Mud, Sweat and Tears by Moire O’Sullivan

After a recommendation from a good friend I recently read the book ‘Mud, Sweat and Tears’ by Moire O’Sullivan.

Without giving too much of the plot away, this is the story of how Moire came to, and ultimately fell in love with mountain running, leading her to made a solo attempt on the Wicklow Round. This is a gruelling endurance run spanning a hundred kilometres over twenty six of Ireland’s remotest mountain peaks. After twenty one and a half hours she collapsed, two summits from the end. Battered and bruised, yet undeterred, she returned a year later to become the first person ever to try again.

Morie

Without a doubt my favourite bit of the book is early on in the story when Moire describes her first fell race and how she tried to dress accordingly for the event to look like she was a ‘regular’. This had me grinning as I totally did the same thing!

I have no hesitation in saying if you love fell running or have a passion for the outdoors this book is for you. I was really gripped by her story and finished the book in about a day! Something that really stood out for me is how humble and honest Moire is about her feelings and emotions, there are so many points in the book I felt myself relating to how she was feeling. Despite not being a training book or guide in anyway or form I’ve certainly noticed some of her observations and pointers pop into my head when I’ve running since. Well worth a read!

Book available from Amazon

Visit Moire’s website

Just a Little Run Around the World

October 2015 I went to an evening hosted by Jagged Globe, amongst a series of great talks I was most looking forward to hearing Rosie Swale Pope speak. As soon as she started talking I was transfixed by her stories, something really struck a chord with me. I found, especially as a runner, I could relate to so much of what she was saying. I came out of that talk totally fired up and felt ready to take on any adventure that was thrown at me, and more!

I also instantly purchased Rosie’s book – Just a Little Run Around the World. This follows one of her most notably stories – a 5 year solo run of 20,000 miles around the world, to raise money in memory of her late husband.

From being followed by wolves to trekking across Alaska, and having to survive in temperatures of -62 degrees C. Rosie was knocked down by a bus and confronted by bears – I couldn’t take my eyes off the pages of this book. But don’t worry I haven’t told you all that happens there are plenty more epic moments! I can whole heartedly recommend this book to both runners and non-runners – I think anyone with a spirt of adventure will find this a fantastic read.

Available from Amazon.

Inspiring books by Women in Adventure

If you are feeling the need to be more adventurous, books are a great way to feed your imagination. You don’t have to be planning to summit Everest, trek across the Himalaya, or solo the north face of the Eiger to be inspired by these women and their adventurous approach to life…

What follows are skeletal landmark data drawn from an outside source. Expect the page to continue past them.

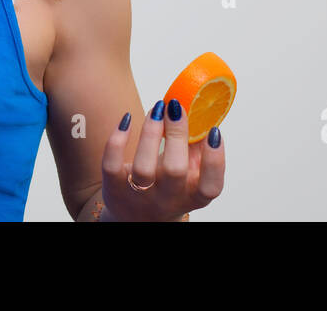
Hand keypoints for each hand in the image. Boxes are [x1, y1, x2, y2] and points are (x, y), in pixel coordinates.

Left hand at [100, 99, 224, 220]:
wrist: (133, 218)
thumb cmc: (166, 185)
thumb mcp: (187, 174)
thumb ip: (197, 148)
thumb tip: (201, 110)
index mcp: (192, 196)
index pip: (210, 187)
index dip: (215, 161)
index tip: (214, 131)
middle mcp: (167, 200)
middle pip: (174, 171)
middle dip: (177, 134)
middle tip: (175, 107)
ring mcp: (139, 196)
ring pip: (143, 168)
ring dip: (150, 133)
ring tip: (156, 109)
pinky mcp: (113, 189)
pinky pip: (111, 165)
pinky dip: (117, 140)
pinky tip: (127, 119)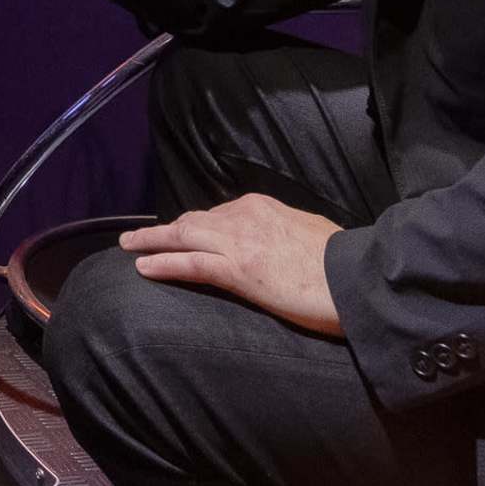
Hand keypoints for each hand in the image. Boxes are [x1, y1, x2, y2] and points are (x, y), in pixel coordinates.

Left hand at [120, 194, 343, 336]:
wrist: (356, 278)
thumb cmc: (341, 261)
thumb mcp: (309, 230)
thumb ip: (285, 228)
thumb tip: (278, 235)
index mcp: (263, 207)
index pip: (218, 214)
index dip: (195, 225)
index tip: (181, 231)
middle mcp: (245, 217)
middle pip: (194, 221)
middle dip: (165, 229)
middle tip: (138, 238)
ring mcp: (238, 243)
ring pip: (183, 237)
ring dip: (151, 242)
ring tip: (128, 247)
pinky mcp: (237, 270)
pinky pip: (190, 264)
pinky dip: (163, 263)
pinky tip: (143, 267)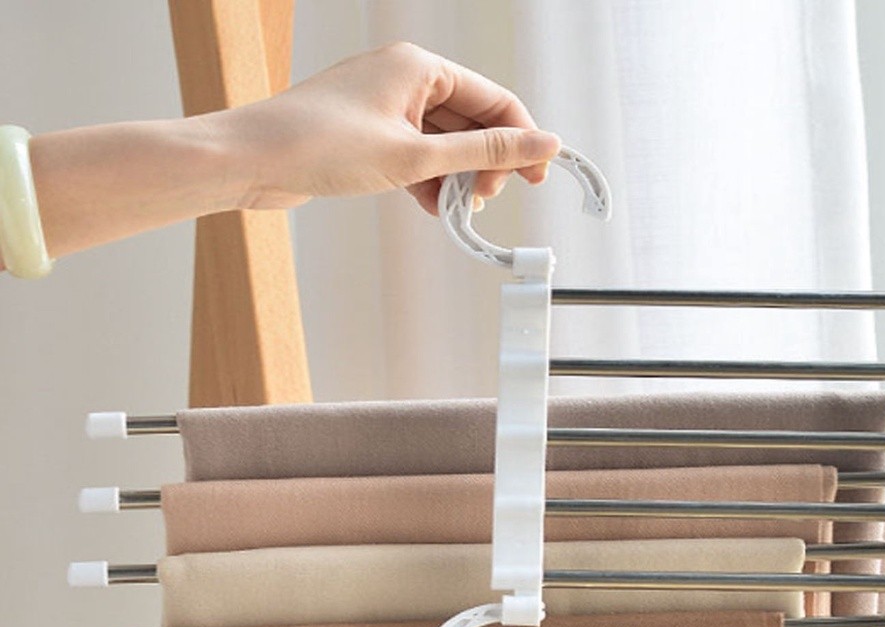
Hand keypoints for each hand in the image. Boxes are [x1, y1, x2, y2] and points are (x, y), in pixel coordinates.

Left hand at [211, 41, 561, 214]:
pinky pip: (416, 157)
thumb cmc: (319, 144)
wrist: (251, 161)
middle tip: (484, 200)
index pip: (493, 100)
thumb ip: (483, 153)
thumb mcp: (415, 155)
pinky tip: (431, 207)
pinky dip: (428, 183)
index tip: (537, 178)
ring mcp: (384, 108)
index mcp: (419, 67)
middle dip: (483, 165)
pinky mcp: (368, 136)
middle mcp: (404, 80)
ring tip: (455, 209)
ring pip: (442, 145)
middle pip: (469, 123)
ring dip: (455, 180)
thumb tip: (540, 144)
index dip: (520, 140)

Catherine Destivelle, Rock Queen (2015) (First published as Ascensions, 2013): Catherine Destivelle is one of the world’s most accomplished rock climbers and alpinists, making world-leading solo winter ascents of the Eiger, the Matterhorn, and the Grand Jurasses. Her book tells how she discovered a love for the mountains as a young girl, developing her talents through bouldering, rock climbing, and eventually solo winter climbing.

A career as a professional climber presents its own challenges for a naturally introverted character. Balancing the demands of sponsors and pressure to be publicised against her own instincts, and faced with decisions about whether to enter high profile competitions or attempt hard new routes, Catherine learned to follow her passion and do what she loves to do.

Cathy O’Dowd,  Just For the Love of It (Dec 13): This is Cathy O’Dowd’s story of how she became the first South African to reach the summit of Everest and the first woman to reach it from both sides. It includes absolutely gripping descriptions of alpine climbing, especially the summit attempts. Confronting the costs as well as the rewards, it gives a vivid description of the harsh reality of life at the absolute limits of human endurance and beyond.

It can feel hard to understand the motives of individuals that choose these tough experiences, but Cathy absolutely captures the atmosphere and landscape of expeditions in the Himalaya. With descriptions creating images as clear as pictures, there is no doubt that as the title says, she does it for the love of it.

Gerda Maria PaulerGreat Himalaya Trail: 1,700 Kilometers Across the Roof of the World (Oct 13): This book is about Gerda Pauler’s hike of the Great Himalaya Trail, 1,700 kilometers on foot across Nepal to raise awareness for the charity Autism Care Nepal. Despite her humorous descriptions of the journey, this is a serious undertaking requiring stregth of character and positive thinking. Crossing many high passes, some at altitudes of over 6,100m, every extreme of weather is encountered as well as the dangers of route finding, rockfall, and avalanche.

Taking four months to complete her adventure, Gerda is immersed in the local culture. Having visited the area over a period of 25 years she records her keen observations of the people she meets along the way, in particular the children and women. Changes are occuring, and there is a fine balance in delivering improvements in education and infrastructure that come with tourism and economic development while preserving the unique cultures and traditions of Nepal.